ACh-Induced Vasorelaxation in Isolated Thoracic Arteries
The thoracic aorta was dissected and adhering perivascular tissue was removed as we described previously (please see the online data supplement).16
Measurement of NO Production
Basal NO production was measured after l-NMMA (5 mg/kg) was infused at 1 mL/min for 10 minutes.12–14 Endothelium-dependent NO production was measured after ACh was administered at 4 μg/kg per minute for 5 minutes.

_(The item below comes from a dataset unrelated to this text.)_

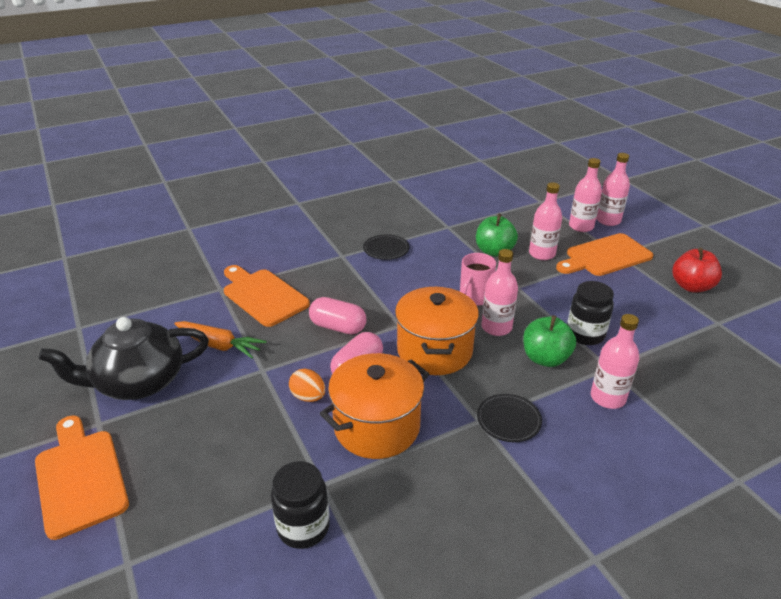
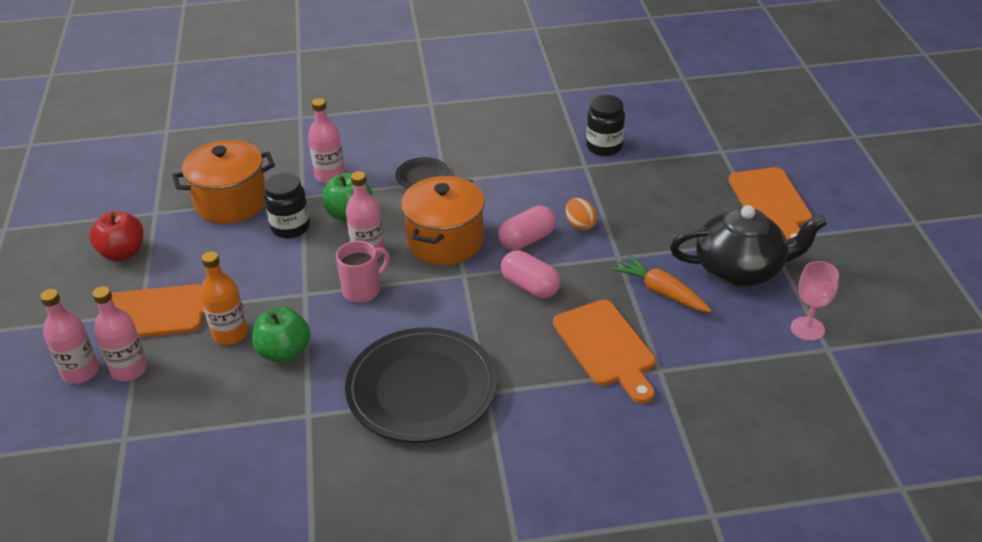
camera: 160 degrees left, 5 degrees up
orange pot [320,353,429,459] -> orange pot moved to [172,140,275,224]
black plate [363,234,409,260] -> black plate [345,327,497,443], size x2.26
pink bottle [529,182,562,260] -> orange bottle [200,251,248,345]
none -> pink goblet [791,261,839,341]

Plasma NO concentration in the abdominal aorta was monitored over the entire time course.
The aorta was placed in chilled modified Krebs/HEPES buffer (buffer A composition [mmol/L]: NaCl, 99.01; KCl, 4.69; CaCl2, 1.87; MgSO4, 1.20; K2HPO4, 1.03; NaHCO3, 25.0; Na-Hepes, 20.0; and glucose, 11.1; pH 7.4), cleaned of excessive adventitial tissue, and cut into 5-mm ring segments.

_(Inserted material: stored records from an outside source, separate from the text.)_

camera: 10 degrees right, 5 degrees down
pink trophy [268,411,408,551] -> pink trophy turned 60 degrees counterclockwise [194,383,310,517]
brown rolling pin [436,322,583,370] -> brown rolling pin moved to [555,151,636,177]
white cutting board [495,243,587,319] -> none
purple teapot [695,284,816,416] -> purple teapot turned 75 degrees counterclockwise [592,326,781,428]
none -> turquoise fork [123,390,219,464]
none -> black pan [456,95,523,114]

Estimation of Aortic Superoxide Production
Superoxide anion production in the aortic segments was measured by lucigenin (5 μmol/L)-derived chemiluminescence, as described previously.17 Briefly, after preparation, the vessels were placed in modified Krebs/HEPES buffer and equilibrated for 30 minutes at 37°C. Scintillation vials containing 2 mL of Krebs/HEPES buffer with 5 μmol/L of lucigenin were placed in a scintillation counter operating in the out-of-coincidence mode. After dark adaptation, background counts were recorded, and a vascular segment was added to the vial. Scintillation counts were then recorded every 2 minutes for 15 minutes, and the respective background counts were subtracted. The vessels were then dried in an oven at 90°C for 24 hours to determine their dry weight. In addition, to address the influence of NO synthase (NOS)-mediated superoxide production, vessels were incubated with NG-nitro-l-arginine (l-NNA; 1 mmol/L) for 30 minutes, as described previously.18
Estimation of Reduced Nicotinamide-Adenine Dinucleotide Phosphate Oxidase Activity in Vessel Homogenates
Reduced nicotinamide-adenine dinucleotide phosphate oxidase activity was measured as described previously (please see the online data supplement).17
Aorta samples were homogenized in ice-cold RIPA buffer (150 mmol/L of NaCl, 50 mmol/L of Tris-Cl, 5 mmol/L of EDTA, 1% vol/vol of Nonidet P-40, 0.5% weight/vol of deoxycholate, 10 mmol/L of phenylmethylsulfonyl fluoride, 2 μg/mL of aprotinin, and 2 μg/mL of leupeptin). Aortic extracts (30 μg protein per lane) were mixed with a sample loading buffer and separated on 12% SDS-polyacrylamide gel. Proteins were electrotransferred on polyvinylidene fluoride membranes (0.2 μm: Immun-Blot, Bio-Rad). The membrane was blocked in 5% nonfat dry milk and immunoblotted for anti-endothelial NOS (eNOS; Signal Transduction Laboratories, Cell Signaling Technology), antiphospho-eNOS (Cell Signaling Technology), anti-Akt (New England Biolabs), antiphospho-Akt (New England Biolabs), antiheat shock protein 90 (Hsp90; Transduction Laboratories), and antigp91phox (Santa Cruz Biotechnology). The bands were detected using a chemiluminescence assay (ECL Plus, Amersham). The profile of each band was plotted using National Institutes of Health Image software, and the densitometric intensity corresponding with each band was normalized using α-tubulin expression.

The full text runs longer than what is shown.